= Source data =
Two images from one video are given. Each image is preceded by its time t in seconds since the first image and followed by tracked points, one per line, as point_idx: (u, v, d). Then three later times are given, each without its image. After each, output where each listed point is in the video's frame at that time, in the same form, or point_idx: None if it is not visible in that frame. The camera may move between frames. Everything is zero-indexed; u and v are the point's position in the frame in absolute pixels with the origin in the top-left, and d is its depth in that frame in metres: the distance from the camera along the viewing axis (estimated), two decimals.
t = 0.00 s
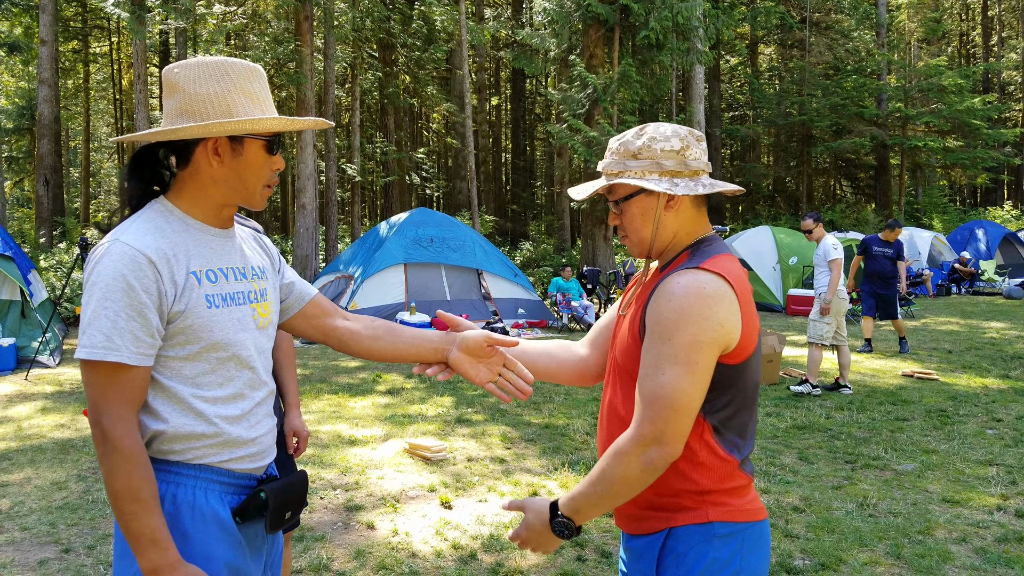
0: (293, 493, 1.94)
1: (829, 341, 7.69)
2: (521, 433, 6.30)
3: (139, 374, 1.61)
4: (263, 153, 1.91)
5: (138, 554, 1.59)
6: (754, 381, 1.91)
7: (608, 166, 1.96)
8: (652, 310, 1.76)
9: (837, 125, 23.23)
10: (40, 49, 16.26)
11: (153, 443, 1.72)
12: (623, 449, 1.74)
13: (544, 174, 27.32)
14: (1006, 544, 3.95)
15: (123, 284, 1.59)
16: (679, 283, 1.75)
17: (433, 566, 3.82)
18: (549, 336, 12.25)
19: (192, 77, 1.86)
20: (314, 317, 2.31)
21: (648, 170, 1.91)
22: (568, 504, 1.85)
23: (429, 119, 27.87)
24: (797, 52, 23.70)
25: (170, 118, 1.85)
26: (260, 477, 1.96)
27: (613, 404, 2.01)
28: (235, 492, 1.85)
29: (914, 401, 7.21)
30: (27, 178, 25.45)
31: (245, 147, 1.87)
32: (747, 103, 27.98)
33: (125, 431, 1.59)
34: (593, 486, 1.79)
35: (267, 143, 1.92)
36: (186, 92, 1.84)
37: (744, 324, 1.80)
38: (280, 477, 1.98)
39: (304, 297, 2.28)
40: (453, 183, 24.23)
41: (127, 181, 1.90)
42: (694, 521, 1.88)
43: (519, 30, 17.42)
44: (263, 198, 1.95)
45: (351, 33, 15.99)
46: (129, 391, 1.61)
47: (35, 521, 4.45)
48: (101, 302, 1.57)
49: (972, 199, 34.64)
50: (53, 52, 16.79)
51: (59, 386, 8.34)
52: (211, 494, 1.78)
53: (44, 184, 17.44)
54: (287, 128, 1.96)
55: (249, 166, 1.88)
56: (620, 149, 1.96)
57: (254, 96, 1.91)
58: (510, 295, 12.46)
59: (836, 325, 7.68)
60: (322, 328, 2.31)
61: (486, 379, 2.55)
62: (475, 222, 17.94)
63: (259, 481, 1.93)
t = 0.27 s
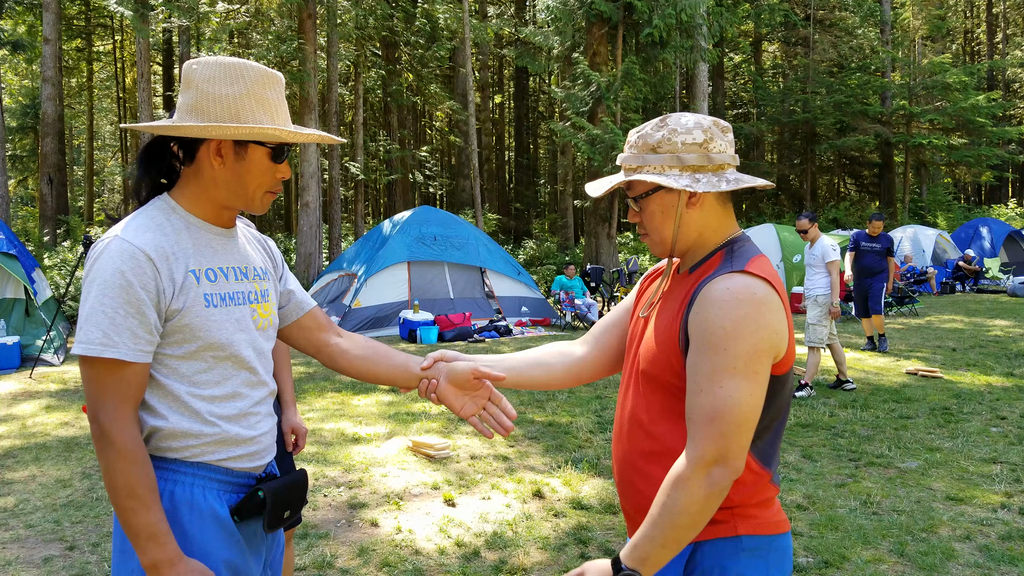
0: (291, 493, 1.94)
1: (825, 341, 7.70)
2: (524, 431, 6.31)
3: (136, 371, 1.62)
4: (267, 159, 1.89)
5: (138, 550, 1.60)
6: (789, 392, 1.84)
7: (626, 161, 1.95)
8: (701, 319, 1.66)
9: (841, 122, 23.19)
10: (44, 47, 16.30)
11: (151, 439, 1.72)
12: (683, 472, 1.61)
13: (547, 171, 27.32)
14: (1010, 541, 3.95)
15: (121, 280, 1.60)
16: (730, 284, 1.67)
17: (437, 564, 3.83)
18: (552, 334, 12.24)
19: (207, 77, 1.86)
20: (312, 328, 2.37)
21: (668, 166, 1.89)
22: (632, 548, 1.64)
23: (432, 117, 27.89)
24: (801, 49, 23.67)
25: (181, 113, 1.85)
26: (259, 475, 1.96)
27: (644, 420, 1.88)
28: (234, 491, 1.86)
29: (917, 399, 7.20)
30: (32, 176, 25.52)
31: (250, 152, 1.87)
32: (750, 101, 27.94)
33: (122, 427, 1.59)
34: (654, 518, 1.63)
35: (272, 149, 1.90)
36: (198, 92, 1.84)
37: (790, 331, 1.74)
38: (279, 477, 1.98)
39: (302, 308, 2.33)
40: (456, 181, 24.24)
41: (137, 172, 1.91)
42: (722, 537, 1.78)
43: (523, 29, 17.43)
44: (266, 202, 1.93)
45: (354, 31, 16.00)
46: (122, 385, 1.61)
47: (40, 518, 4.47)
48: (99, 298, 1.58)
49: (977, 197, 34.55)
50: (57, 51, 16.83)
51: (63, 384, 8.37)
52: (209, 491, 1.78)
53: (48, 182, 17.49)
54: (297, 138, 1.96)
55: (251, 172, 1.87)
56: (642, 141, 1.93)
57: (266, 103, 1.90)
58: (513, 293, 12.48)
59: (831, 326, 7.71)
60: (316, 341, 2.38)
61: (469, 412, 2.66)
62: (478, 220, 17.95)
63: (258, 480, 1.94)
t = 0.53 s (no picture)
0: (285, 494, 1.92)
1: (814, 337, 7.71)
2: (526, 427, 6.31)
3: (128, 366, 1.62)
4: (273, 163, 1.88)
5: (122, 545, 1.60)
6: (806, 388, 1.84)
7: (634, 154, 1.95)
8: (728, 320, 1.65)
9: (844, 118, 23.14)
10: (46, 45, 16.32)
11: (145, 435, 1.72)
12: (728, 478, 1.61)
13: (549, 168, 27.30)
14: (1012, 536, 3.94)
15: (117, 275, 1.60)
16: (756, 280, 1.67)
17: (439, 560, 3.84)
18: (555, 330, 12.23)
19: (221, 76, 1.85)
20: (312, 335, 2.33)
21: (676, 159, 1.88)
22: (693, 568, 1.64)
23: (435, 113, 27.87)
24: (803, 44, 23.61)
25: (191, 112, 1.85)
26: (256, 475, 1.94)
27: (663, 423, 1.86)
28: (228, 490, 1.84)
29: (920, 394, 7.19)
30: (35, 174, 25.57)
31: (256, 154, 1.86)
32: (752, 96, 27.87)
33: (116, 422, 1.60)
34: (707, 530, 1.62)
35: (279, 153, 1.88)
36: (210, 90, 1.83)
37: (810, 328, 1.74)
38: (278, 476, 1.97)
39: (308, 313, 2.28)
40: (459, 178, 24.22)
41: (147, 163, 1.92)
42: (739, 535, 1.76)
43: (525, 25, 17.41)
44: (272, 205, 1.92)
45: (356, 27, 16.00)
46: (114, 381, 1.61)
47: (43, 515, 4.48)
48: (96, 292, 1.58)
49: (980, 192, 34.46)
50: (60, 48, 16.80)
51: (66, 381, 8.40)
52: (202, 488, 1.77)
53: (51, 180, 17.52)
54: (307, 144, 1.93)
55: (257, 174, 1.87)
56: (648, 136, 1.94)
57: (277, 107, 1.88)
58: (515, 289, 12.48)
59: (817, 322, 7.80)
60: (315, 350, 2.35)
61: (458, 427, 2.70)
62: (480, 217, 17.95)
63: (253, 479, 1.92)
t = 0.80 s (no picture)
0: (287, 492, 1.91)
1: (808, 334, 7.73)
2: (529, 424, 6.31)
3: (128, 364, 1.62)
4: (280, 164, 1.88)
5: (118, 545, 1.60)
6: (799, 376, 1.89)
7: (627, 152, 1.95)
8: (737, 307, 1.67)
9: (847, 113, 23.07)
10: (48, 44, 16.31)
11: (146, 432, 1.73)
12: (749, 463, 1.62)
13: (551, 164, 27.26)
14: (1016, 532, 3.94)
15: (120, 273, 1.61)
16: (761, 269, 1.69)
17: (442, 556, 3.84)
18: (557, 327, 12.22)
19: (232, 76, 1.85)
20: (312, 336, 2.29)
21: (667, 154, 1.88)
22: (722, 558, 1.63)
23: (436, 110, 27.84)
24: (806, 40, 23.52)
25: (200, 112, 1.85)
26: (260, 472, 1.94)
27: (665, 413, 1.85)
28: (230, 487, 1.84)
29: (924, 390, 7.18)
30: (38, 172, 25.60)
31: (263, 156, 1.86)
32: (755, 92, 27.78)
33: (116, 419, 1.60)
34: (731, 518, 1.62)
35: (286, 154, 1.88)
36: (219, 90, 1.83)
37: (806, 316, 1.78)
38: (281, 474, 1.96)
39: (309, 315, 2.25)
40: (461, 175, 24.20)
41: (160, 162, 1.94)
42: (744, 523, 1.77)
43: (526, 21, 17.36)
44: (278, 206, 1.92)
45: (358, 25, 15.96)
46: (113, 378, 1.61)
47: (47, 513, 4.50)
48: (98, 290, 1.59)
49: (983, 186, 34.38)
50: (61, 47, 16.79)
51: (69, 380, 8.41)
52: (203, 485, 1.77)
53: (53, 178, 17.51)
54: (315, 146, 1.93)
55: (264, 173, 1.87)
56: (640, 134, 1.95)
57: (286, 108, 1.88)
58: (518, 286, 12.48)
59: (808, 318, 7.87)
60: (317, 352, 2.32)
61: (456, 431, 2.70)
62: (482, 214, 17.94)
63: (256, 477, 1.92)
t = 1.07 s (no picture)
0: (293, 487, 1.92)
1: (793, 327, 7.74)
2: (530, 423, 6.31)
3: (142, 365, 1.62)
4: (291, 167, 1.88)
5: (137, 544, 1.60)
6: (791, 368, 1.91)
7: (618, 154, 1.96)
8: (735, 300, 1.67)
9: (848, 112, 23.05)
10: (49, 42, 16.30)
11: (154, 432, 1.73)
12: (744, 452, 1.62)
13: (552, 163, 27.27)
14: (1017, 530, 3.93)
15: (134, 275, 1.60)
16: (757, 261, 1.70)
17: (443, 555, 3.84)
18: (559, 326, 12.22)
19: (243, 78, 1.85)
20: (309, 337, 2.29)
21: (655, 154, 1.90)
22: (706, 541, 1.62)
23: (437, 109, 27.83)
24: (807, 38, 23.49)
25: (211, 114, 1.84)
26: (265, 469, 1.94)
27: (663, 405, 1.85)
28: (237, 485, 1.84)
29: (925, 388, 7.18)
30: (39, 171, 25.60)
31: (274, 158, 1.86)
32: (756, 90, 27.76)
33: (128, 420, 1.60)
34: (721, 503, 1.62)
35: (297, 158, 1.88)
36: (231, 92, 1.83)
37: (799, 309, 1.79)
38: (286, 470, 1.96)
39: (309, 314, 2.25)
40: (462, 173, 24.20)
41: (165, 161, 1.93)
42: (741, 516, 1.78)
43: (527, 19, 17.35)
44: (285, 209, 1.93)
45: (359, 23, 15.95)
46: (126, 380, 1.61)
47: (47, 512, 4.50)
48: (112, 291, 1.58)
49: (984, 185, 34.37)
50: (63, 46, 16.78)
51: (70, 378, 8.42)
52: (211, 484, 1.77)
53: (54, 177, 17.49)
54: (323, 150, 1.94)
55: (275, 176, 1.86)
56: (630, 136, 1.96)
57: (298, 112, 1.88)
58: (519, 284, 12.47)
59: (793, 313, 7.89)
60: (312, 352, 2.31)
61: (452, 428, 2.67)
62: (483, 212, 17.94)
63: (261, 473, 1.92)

* * *

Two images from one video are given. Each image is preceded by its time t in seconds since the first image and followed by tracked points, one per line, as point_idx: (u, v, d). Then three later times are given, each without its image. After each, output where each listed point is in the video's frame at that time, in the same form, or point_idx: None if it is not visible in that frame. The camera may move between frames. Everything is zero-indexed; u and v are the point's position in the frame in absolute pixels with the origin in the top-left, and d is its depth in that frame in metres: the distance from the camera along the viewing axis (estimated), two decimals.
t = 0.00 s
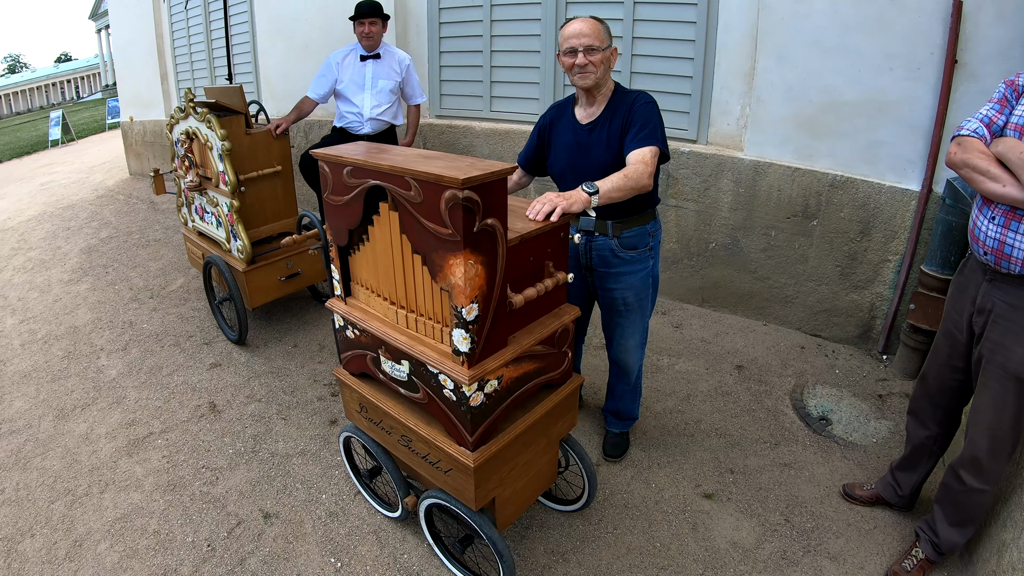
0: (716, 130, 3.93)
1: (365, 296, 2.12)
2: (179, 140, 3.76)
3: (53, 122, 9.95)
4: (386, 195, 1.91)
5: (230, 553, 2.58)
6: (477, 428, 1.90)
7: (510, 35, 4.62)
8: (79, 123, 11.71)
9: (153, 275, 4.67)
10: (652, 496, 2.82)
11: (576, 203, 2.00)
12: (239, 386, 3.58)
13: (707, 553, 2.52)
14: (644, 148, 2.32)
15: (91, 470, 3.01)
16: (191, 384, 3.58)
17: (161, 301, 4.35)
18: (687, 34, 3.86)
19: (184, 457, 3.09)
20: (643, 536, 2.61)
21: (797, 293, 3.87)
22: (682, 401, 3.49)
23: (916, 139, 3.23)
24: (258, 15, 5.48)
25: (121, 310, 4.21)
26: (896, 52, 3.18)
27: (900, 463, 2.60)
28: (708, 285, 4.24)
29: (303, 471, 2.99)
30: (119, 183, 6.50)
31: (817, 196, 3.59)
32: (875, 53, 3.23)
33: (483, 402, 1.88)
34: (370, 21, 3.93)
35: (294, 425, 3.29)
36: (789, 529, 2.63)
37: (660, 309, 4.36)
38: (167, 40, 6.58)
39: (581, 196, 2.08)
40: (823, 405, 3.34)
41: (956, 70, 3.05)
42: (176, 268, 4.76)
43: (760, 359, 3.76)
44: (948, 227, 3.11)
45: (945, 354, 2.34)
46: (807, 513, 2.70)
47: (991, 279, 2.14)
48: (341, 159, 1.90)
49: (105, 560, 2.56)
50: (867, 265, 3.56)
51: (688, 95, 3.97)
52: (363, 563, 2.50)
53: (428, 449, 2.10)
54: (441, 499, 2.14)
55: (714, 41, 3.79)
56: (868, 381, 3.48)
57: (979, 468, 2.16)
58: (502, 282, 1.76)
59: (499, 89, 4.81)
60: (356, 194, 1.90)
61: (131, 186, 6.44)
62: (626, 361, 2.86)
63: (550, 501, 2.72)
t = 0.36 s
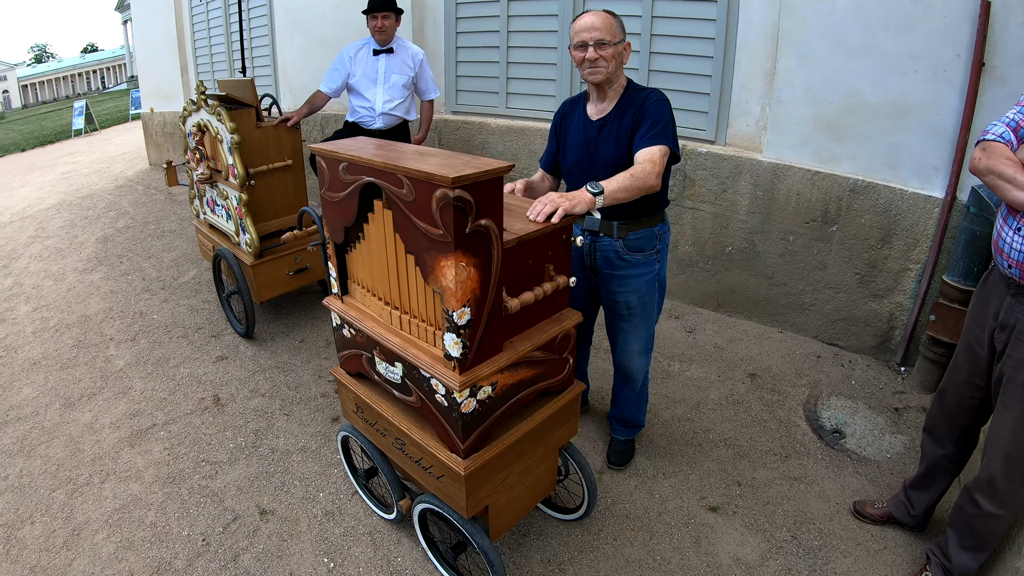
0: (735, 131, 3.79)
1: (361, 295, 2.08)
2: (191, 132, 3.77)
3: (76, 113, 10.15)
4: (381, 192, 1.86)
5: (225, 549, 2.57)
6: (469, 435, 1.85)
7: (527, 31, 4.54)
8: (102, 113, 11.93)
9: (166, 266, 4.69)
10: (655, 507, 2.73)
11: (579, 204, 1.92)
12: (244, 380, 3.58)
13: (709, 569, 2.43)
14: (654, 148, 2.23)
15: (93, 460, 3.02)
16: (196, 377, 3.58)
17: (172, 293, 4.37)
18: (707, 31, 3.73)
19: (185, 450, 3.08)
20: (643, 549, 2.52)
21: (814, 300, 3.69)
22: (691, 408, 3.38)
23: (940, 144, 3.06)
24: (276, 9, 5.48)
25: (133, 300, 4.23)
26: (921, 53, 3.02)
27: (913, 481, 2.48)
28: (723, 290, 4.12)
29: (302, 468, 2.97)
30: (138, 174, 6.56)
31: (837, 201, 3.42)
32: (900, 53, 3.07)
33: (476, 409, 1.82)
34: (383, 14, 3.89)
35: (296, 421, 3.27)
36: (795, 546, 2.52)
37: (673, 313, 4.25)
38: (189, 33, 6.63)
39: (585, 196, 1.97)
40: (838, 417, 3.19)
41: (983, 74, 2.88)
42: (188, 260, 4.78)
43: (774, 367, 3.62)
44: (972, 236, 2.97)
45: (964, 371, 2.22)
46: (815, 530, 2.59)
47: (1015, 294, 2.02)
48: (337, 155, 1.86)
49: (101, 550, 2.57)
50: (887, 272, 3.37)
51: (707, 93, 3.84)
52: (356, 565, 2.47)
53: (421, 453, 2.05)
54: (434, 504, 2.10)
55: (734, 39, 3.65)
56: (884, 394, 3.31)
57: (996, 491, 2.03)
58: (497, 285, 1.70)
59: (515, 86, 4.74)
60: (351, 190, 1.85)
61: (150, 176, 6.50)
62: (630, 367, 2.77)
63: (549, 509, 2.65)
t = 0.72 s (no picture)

= Work instruction =
Once the line with "29: (914, 401, 7.21)" has been found above, output that line and every later line exactly, stopping after the line with "22: (632, 548, 1.64)", and omit the pictures.

= Written reply =
29: (914, 401, 7.21)
30: (27, 178, 25.45)
31: (245, 147, 1.87)
32: (747, 103, 27.98)
33: (125, 431, 1.59)
34: (593, 486, 1.79)
35: (267, 143, 1.92)
36: (186, 92, 1.84)
37: (744, 324, 1.80)
38: (280, 477, 1.98)
39: (304, 297, 2.28)
40: (453, 183, 24.23)
41: (127, 181, 1.90)
42: (694, 521, 1.88)
43: (519, 30, 17.42)
44: (263, 198, 1.95)
45: (351, 33, 15.99)
46: (129, 391, 1.61)
47: (35, 521, 4.45)
48: (101, 302, 1.57)
49: (972, 199, 34.64)
50: (53, 52, 16.79)
51: (59, 386, 8.34)
52: (211, 494, 1.78)
53: (44, 184, 17.44)
54: (287, 128, 1.96)
55: (249, 166, 1.88)
56: (620, 149, 1.96)
57: (254, 96, 1.91)
58: (510, 295, 12.46)
59: (836, 325, 7.68)
60: (322, 328, 2.31)
61: (486, 379, 2.55)
62: (475, 222, 17.94)
63: (259, 481, 1.93)
t = 0.27 s
0: (291, 493, 1.94)
1: (825, 341, 7.70)
2: (524, 431, 6.31)
3: (136, 371, 1.62)
4: (267, 159, 1.89)
5: (138, 550, 1.60)
6: (789, 392, 1.84)
7: (626, 161, 1.95)
8: (701, 319, 1.66)
9: (841, 122, 23.19)
10: (44, 47, 16.30)
11: (151, 439, 1.72)
12: (683, 472, 1.61)
13: (547, 171, 27.32)
14: (1010, 541, 3.95)
15: (121, 280, 1.60)
16: (730, 284, 1.67)
17: (437, 564, 3.83)
18: (552, 334, 12.24)
19: (207, 77, 1.86)
20: (312, 328, 2.37)
21: (668, 166, 1.89)
22: (632, 548, 1.64)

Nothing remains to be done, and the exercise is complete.